Source data Start Marker
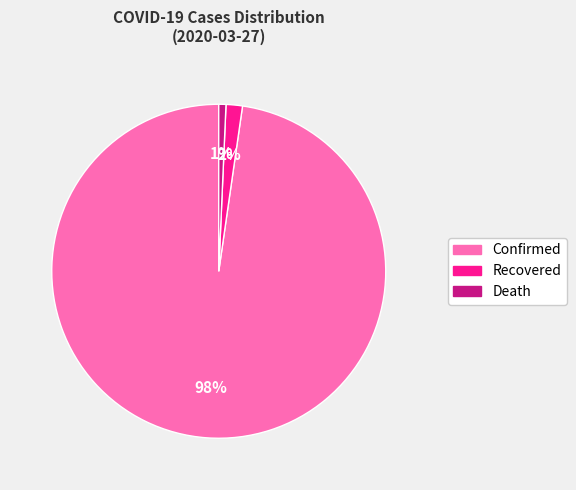

Between Confirmed and Death, which is larger?

Confirmed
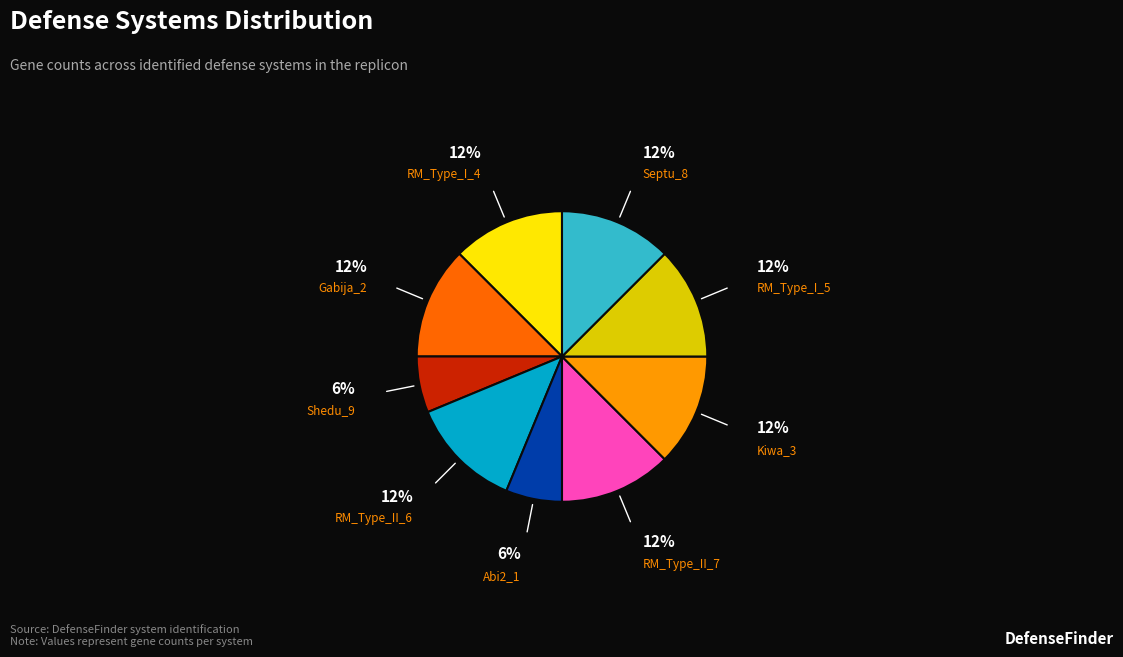

Does any single category account for the majority?

No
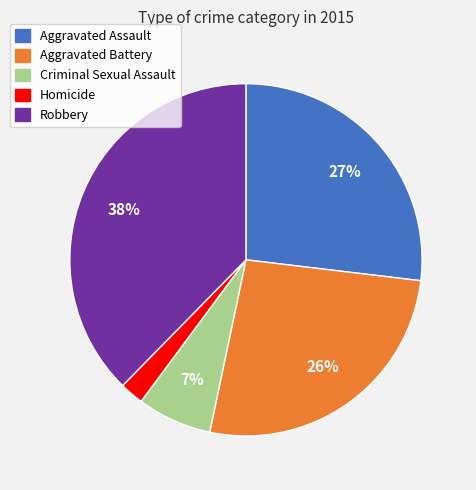

Which slice is the smallest?

Homicide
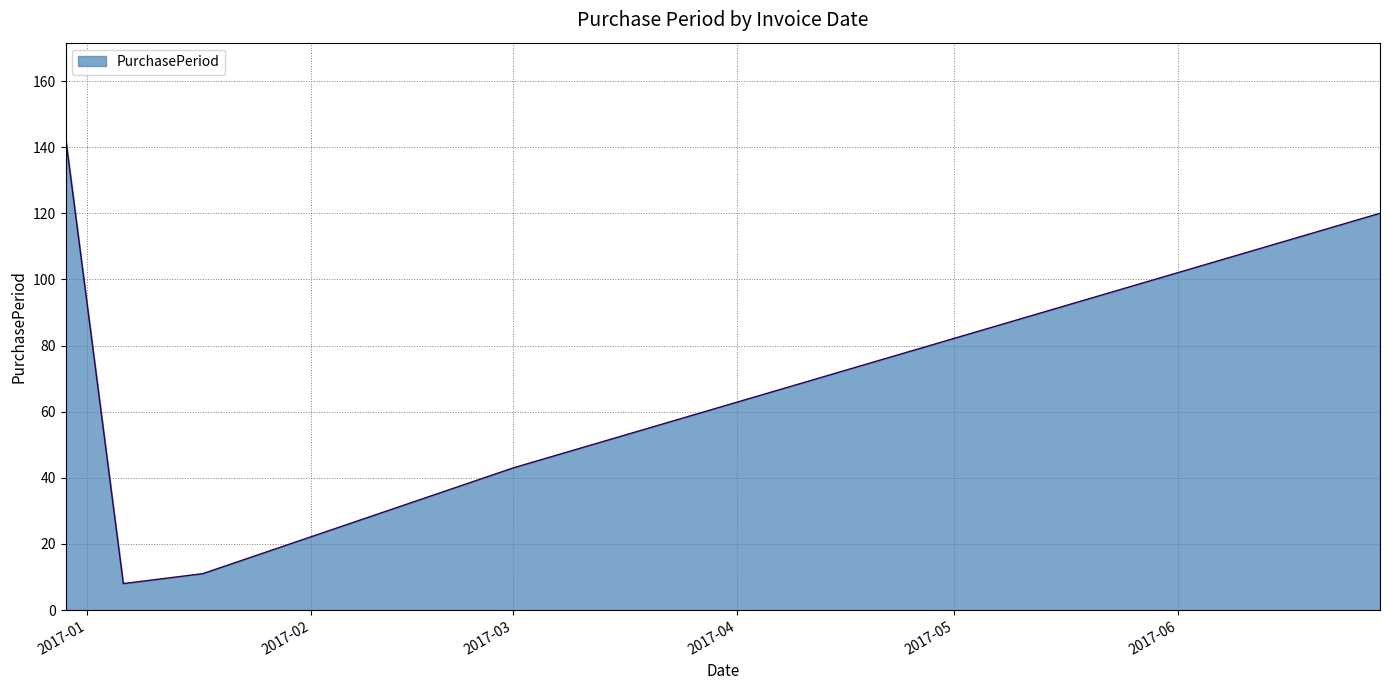

How many interior local valleys (lower than both neighbors) does the data have?

1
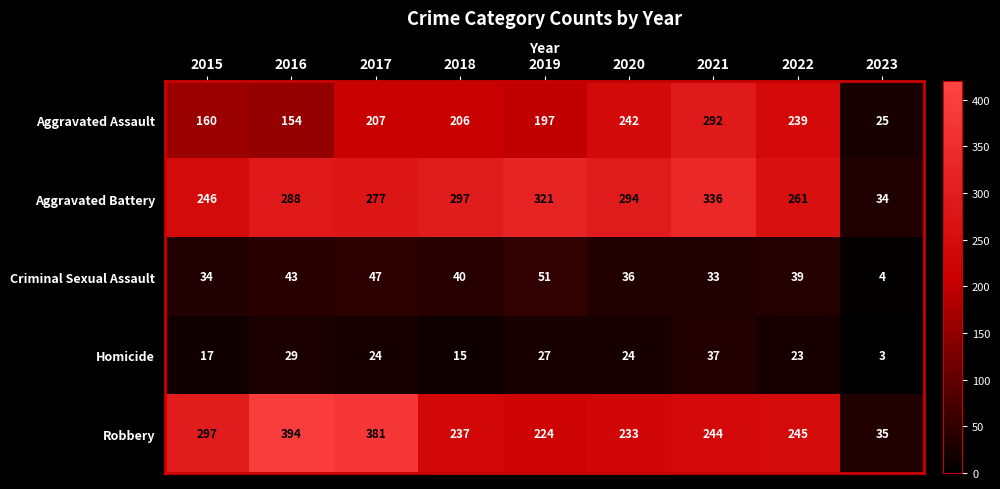

True or false: Aggravated Assault has a value of 276 at 2015.

False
Source data End Marker
§ **What is being asked**: Please pull out every line of the material above that contains the word "Confirmed" and list those lines in their original order.

§ **Output of the task**:
Between Confirmed and Death, which is larger?
Confirmed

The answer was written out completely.